In conclusion, the high prevalence of HSV-seropositivity among PFP-patients may indicate an underestimation of HSV-involvement in PFP, even though HSV-specific T cell characteristics seem insufficient to identify HSV as a causative agent. In contrast, striking alterations in VZV- and borrelia-specific T cell phenotype and function may allow identification of VZV- and borrelia-triggered PFPs. If confirmed in larger studies, antigen-specific immune-phenotyping may have the potential to improve specificity of the clinical diagnosis.

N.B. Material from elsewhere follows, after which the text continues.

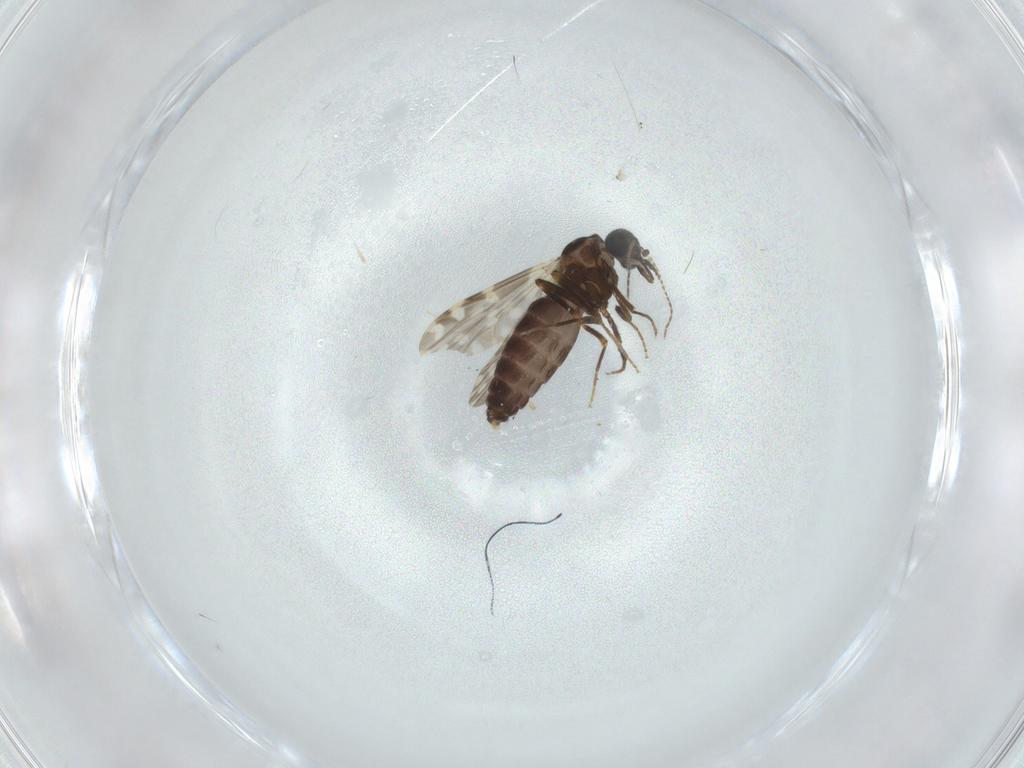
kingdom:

周围性面瘫(PFP)是一种常见的神经症状,可由病原体、自身免疫、创伤、肿瘤、胆脂瘤或进一步的局部病变引起,这些病变干扰神经的外周部分。一般来说,其病因往往难以确定,超过三分之二的病例病因不明。由于我们之前已经表明,病原体特异性 T 细胞的数量和质量在活动性感染期间会发生变化,因此我们假设这种变化也可能有助于确定来源不明的 PFP 的致病病原体。
在这项观察性研究中,我们在 55 例 PFP 患者和 23 例健康对照者的血液样本中,用水痘-带状疱疹病毒(VZV)、单纯疱疹病毒(HSV)或伯氏疏螺旋体的抗原刺激后,定量检测了病原体特异性 T 细胞。通过表达抑制性表面分子 CTLA-4,以及分化(CD27)和增殖(Ki67)标志物,进一步对 T 细胞进行了特征描述。使用 ELISA 分析了病原体特异性抗体反应。将结果与常规诊断进行了比较。
与对照组相比,PFP 患者 HSV 血清阳性率更高(p=0.0003),而 VZV 和伯氏疏螺旋体特异性抗体在两组之间没有差异。尽管抗原特异性 T 细胞的数量和一般表型特征也没有差异,但在 9 例 PFP 患者的 VZV 特异性 T 细胞中,CTLA-4 和 Ki67 的表达高度增加,其中 5 例患者出现典型的皮肤带状疱疹体征。在其余 4 例患者中,VZV 可能与 PFP 有关,但临床标准诊断仍不清楚。在 1 例急性神经伯氏疏螺旋体病患者中,也发现了伯氏疏螺旋体特异性 T 细胞类似的 CTLA-4 和 Ki67 表达谱。
总之,PFP 患者 HSV 血清阳性率较高可能表明 HSV 感染在 PFP 中的作用被低估,尽管 HSV 特异性 T 细胞特征似乎不足以确定 HSV 为致病因子。相比之下,VZV 和伯氏疏螺旋体特异性 T 细胞表型和功能的显著改变可能有助于确定 VZV 和伯氏疏螺旋体触发的 PFP。如果在更大的研究中得到证实,抗原特异性免疫表型可能有潜力提高临床诊断的特异性。